• **Saved entries**
»»

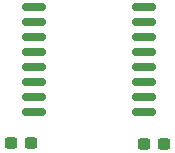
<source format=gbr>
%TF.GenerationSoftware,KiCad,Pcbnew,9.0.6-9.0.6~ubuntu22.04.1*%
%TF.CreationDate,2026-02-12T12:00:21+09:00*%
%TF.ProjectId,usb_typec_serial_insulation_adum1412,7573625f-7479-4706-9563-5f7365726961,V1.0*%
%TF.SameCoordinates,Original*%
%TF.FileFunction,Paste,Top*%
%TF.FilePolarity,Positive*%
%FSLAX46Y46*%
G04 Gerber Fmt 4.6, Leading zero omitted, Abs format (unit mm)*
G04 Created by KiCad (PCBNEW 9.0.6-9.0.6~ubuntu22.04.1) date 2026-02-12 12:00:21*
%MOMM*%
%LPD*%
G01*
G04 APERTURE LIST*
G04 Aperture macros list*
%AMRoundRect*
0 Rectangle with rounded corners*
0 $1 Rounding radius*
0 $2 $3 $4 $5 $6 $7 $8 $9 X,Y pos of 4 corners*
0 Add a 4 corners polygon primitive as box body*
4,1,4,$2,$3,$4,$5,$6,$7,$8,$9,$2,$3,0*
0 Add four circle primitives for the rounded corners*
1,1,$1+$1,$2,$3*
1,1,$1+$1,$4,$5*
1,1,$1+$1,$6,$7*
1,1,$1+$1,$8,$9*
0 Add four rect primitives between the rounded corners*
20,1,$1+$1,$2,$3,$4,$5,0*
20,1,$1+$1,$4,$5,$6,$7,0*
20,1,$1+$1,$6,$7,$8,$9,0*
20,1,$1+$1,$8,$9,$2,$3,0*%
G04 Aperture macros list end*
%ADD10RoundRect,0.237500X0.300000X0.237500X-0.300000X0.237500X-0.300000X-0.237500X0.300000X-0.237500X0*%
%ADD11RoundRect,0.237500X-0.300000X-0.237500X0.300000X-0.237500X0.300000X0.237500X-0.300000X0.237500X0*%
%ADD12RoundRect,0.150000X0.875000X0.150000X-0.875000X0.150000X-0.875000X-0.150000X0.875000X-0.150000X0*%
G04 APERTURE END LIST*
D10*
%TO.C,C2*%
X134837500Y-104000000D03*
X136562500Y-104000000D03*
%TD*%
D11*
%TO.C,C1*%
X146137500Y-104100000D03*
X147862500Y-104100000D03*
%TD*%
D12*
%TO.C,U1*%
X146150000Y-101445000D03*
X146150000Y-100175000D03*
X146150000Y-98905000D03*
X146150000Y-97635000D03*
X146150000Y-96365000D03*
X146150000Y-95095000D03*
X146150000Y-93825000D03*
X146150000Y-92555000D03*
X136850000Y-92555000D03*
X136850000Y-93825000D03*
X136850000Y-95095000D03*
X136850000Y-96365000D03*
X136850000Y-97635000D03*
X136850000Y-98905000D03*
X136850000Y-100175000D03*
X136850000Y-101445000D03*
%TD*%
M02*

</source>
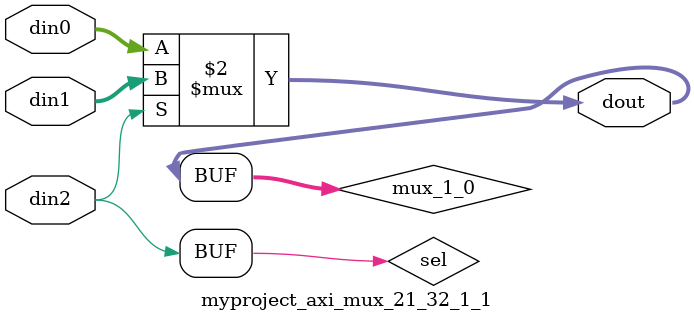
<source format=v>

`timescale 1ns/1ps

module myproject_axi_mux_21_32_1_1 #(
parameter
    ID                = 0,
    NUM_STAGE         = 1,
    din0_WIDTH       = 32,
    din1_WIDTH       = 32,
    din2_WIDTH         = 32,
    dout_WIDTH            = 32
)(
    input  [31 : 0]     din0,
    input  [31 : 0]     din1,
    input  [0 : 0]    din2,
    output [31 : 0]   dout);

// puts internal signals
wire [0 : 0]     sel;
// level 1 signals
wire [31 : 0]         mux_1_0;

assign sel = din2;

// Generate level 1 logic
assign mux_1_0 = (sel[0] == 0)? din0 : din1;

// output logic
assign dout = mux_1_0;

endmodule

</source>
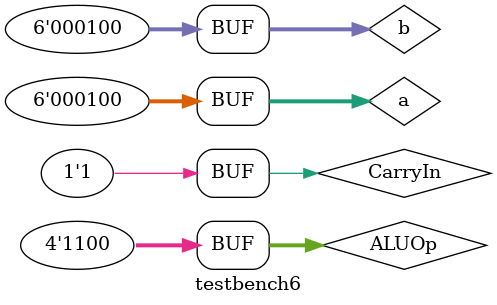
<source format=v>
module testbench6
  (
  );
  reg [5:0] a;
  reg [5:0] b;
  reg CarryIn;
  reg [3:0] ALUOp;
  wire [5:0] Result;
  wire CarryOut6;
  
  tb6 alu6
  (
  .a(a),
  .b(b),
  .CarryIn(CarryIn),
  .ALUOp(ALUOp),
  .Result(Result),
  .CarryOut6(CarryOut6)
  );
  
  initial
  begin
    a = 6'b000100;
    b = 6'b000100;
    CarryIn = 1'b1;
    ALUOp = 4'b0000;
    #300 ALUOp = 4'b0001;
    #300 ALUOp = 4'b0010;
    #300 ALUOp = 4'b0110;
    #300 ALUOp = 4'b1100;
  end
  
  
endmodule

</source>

««

• **WHAT THE TASK ASKS**
Print every entry exactly. Pictures are not part of the copy.

• **SOLVED PROBLEM**
<source format=gbr>
%TF.GenerationSoftware,KiCad,Pcbnew,9.0.6-9.0.6~ubuntu22.04.1*%
%TF.CreationDate,2026-02-12T12:00:21+09:00*%
%TF.ProjectId,usb_typec_serial_insulation_adum1412,7573625f-7479-4706-9563-5f7365726961,V1.0*%
%TF.SameCoordinates,Original*%
%TF.FileFunction,Paste,Top*%
%TF.FilePolarity,Positive*%
%FSLAX46Y46*%
G04 Gerber Fmt 4.6, Leading zero omitted, Abs format (unit mm)*
G04 Created by KiCad (PCBNEW 9.0.6-9.0.6~ubuntu22.04.1) date 2026-02-12 12:00:21*
%MOMM*%
%LPD*%
G01*
G04 APERTURE LIST*
G04 Aperture macros list*
%AMRoundRect*
0 Rectangle with rounded corners*
0 $1 Rounding radius*
0 $2 $3 $4 $5 $6 $7 $8 $9 X,Y pos of 4 corners*
0 Add a 4 corners polygon primitive as box body*
4,1,4,$2,$3,$4,$5,$6,$7,$8,$9,$2,$3,0*
0 Add four circle primitives for the rounded corners*
1,1,$1+$1,$2,$3*
1,1,$1+$1,$4,$5*
1,1,$1+$1,$6,$7*
1,1,$1+$1,$8,$9*
0 Add four rect primitives between the rounded corners*
20,1,$1+$1,$2,$3,$4,$5,0*
20,1,$1+$1,$4,$5,$6,$7,0*
20,1,$1+$1,$6,$7,$8,$9,0*
20,1,$1+$1,$8,$9,$2,$3,0*%
G04 Aperture macros list end*
%ADD10RoundRect,0.237500X0.300000X0.237500X-0.300000X0.237500X-0.300000X-0.237500X0.300000X-0.237500X0*%
%ADD11RoundRect,0.237500X-0.300000X-0.237500X0.300000X-0.237500X0.300000X0.237500X-0.300000X0.237500X0*%
%ADD12RoundRect,0.150000X0.875000X0.150000X-0.875000X0.150000X-0.875000X-0.150000X0.875000X-0.150000X0*%
G04 APERTURE END LIST*
D10*
%TO.C,C2*%
X134837500Y-104000000D03*
X136562500Y-104000000D03*
%TD*%
D11*
%TO.C,C1*%
X146137500Y-104100000D03*
X147862500Y-104100000D03*
%TD*%
D12*
%TO.C,U1*%
X146150000Y-101445000D03*
X146150000Y-100175000D03*
X146150000Y-98905000D03*
X146150000Y-97635000D03*
X146150000Y-96365000D03*
X146150000Y-95095000D03*
X146150000Y-93825000D03*
X146150000Y-92555000D03*
X136850000Y-92555000D03*
X136850000Y-93825000D03*
X136850000Y-95095000D03*
X136850000Y-96365000D03*
X136850000Y-97635000D03*
X136850000Y-98905000D03*
X136850000Y-100175000D03*
X136850000Y-101445000D03*
%TD*%
M02*

</source>
<source format=v>

`timescale 1ns/1ps

module myproject_axi_mux_21_32_1_1 #(
parameter
    ID                = 0,
    NUM_STAGE         = 1,
    din0_WIDTH       = 32,
    din1_WIDTH       = 32,
    din2_WIDTH         = 32,
    dout_WIDTH            = 32
)(
    input  [31 : 0]     din0,
    input  [31 : 0]     din1,
    input  [0 : 0]    din2,
    output [31 : 0]   dout);

// puts internal signals
wire [0 : 0]     sel;
// level 1 signals
wire [31 : 0]         mux_1_0;

assign sel = din2;

// Generate level 1 logic
assign mux_1_0 = (sel[0] == 0)? din0 : din1;

// output logic
assign dout = mux_1_0;

endmodule

</source>
<source format=v>
module testbench6
  (
  );
  reg [5:0] a;
  reg [5:0] b;
  reg CarryIn;
  reg [3:0] ALUOp;
  wire [5:0] Result;
  wire CarryOut6;
  
  tb6 alu6
  (
  .a(a),
  .b(b),
  .CarryIn(CarryIn),
  .ALUOp(ALUOp),
  .Result(Result),
  .CarryOut6(CarryOut6)
  );
  
  initial
  begin
    a = 6'b000100;
    b = 6'b000100;
    CarryIn = 1'b1;
    ALUOp = 4'b0000;
    #300 ALUOp = 4'b0001;
    #300 ALUOp = 4'b0010;
    #300 ALUOp = 4'b0110;
    #300 ALUOp = 4'b1100;
  end
  
  
endmodule

</source>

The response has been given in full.